[Task prompt] Copy out all lines in the data below containing the string "macros".
===
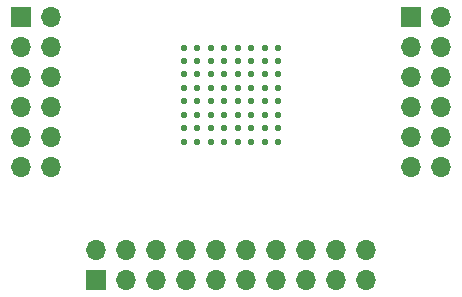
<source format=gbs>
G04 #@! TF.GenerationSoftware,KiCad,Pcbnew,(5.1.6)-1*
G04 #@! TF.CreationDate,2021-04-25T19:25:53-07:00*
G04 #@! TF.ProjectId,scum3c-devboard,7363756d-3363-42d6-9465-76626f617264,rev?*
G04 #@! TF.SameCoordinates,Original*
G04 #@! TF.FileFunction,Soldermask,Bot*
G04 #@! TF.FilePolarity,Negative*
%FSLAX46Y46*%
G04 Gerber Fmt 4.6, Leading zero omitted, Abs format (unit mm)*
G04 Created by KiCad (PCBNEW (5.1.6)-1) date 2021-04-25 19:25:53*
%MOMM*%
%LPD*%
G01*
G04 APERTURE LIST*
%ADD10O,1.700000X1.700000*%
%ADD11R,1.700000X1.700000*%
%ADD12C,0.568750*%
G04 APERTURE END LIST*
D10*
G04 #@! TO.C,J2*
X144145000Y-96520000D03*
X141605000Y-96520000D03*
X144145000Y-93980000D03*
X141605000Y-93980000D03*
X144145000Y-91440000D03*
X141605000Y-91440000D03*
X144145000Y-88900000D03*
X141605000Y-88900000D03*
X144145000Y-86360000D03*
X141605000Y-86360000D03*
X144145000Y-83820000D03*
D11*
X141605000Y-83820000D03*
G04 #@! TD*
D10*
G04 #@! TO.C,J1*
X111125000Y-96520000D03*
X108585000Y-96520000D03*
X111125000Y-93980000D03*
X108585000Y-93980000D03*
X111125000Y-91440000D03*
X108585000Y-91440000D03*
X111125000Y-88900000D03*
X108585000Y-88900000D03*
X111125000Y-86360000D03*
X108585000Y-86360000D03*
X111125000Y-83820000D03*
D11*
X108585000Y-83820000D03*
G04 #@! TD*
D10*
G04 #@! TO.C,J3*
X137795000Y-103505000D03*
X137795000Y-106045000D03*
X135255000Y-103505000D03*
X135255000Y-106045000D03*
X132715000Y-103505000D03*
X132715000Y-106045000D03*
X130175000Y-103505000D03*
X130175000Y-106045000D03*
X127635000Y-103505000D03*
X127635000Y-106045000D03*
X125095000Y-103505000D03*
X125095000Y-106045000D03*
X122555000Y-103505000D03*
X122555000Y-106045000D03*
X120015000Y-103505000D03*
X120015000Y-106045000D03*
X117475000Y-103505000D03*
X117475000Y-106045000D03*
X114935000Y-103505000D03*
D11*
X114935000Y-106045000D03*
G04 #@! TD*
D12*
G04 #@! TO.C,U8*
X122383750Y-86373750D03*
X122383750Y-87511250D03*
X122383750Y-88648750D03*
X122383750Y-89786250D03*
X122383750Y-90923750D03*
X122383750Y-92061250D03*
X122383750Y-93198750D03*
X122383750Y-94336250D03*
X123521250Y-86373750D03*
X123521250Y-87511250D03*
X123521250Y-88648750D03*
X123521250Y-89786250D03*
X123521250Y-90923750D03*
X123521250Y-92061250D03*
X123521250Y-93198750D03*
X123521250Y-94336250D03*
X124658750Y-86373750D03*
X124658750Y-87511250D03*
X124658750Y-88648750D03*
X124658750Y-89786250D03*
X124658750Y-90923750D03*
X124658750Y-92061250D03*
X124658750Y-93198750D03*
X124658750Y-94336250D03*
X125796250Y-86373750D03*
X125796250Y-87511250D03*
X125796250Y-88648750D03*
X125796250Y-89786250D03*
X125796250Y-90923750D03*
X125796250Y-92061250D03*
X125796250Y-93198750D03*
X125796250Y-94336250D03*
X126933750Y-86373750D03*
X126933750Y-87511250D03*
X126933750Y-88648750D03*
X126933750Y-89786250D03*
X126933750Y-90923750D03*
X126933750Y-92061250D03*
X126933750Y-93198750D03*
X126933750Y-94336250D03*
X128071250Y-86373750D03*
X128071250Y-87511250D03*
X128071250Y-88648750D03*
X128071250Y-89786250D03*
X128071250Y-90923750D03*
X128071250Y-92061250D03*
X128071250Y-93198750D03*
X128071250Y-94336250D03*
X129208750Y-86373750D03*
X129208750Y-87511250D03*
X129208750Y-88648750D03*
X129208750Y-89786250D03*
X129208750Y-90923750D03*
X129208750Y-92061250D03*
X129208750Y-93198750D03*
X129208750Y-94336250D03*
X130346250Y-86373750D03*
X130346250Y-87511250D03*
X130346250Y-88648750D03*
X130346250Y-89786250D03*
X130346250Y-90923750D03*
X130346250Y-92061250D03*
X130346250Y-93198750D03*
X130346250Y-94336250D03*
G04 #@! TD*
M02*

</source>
===
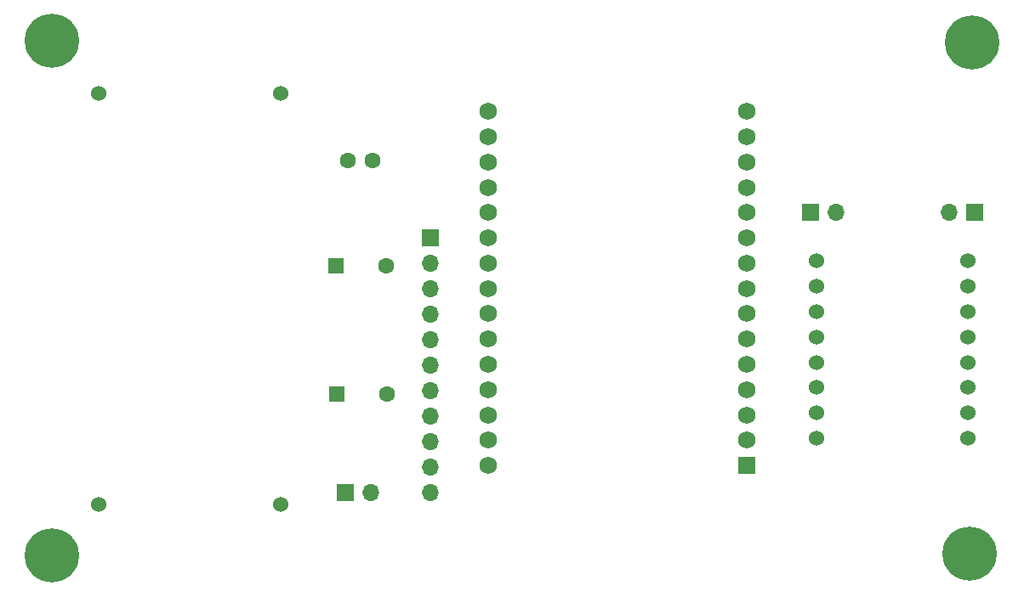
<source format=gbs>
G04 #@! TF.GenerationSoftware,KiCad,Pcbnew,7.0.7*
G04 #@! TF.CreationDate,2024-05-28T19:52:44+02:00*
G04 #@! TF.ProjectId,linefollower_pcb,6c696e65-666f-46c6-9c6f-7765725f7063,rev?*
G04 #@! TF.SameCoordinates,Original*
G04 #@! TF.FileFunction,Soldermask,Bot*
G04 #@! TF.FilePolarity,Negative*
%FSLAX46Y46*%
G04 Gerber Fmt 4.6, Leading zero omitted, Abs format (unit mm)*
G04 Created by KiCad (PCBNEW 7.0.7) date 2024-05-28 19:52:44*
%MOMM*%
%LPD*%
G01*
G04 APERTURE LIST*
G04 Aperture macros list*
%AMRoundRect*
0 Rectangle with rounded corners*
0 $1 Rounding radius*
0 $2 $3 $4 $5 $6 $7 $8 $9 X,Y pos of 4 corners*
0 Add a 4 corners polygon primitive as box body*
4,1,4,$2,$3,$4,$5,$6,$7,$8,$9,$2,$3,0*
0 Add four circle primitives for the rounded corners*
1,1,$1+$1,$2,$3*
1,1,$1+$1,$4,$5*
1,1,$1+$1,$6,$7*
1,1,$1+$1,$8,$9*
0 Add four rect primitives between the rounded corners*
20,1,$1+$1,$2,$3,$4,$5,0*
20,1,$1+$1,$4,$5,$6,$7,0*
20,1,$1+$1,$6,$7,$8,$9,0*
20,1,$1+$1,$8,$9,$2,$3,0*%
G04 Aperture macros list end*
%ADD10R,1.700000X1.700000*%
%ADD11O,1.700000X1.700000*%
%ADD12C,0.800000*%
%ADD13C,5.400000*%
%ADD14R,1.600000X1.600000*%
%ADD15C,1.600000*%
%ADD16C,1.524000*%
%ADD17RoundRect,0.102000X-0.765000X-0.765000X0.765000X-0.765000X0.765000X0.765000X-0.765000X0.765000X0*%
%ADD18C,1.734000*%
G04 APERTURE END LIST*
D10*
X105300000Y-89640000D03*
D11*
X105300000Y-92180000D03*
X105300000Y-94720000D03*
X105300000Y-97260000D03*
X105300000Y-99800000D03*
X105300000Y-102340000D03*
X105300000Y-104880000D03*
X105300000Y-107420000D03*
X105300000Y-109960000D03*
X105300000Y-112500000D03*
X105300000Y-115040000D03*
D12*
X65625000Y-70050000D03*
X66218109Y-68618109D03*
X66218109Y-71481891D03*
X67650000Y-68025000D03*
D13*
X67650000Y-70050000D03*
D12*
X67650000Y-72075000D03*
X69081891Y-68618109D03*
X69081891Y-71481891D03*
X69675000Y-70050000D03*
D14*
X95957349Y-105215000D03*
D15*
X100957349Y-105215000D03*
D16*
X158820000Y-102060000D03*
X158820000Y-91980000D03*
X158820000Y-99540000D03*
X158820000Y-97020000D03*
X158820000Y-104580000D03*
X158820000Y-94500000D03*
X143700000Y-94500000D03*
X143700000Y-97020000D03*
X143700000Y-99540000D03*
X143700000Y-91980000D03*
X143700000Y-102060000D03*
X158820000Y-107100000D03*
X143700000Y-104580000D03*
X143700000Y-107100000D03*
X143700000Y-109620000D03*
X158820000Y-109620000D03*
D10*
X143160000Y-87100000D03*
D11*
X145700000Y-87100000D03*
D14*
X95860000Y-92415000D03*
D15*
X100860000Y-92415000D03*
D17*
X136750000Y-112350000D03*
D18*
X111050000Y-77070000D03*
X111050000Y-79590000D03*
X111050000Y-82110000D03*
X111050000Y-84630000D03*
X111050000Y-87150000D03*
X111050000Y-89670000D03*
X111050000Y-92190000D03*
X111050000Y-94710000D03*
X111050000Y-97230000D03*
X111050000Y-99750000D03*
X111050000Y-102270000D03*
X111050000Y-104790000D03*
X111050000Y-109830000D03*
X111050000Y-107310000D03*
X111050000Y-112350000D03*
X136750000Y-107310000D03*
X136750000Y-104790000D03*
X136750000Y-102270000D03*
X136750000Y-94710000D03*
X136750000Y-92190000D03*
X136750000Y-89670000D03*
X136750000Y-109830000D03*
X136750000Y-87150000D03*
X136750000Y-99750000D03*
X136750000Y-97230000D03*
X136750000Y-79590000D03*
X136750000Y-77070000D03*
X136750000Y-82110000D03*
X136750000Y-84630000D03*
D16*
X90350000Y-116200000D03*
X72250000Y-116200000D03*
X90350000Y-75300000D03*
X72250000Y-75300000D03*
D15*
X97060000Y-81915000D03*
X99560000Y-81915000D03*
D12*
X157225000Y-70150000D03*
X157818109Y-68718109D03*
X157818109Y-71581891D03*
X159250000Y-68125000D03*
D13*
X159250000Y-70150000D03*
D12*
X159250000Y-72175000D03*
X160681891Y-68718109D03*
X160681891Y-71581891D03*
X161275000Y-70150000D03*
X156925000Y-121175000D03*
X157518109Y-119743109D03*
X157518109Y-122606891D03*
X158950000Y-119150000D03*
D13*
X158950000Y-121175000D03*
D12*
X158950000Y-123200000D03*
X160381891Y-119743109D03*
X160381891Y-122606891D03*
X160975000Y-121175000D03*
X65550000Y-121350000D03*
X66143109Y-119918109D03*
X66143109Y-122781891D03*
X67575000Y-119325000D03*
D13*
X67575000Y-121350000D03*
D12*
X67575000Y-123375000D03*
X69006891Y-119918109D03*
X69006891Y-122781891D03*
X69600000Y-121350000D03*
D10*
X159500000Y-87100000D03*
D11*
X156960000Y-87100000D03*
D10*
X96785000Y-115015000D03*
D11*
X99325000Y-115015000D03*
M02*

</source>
===
[Completed task]
G04 Aperture macros list*
G04 Aperture macros list end*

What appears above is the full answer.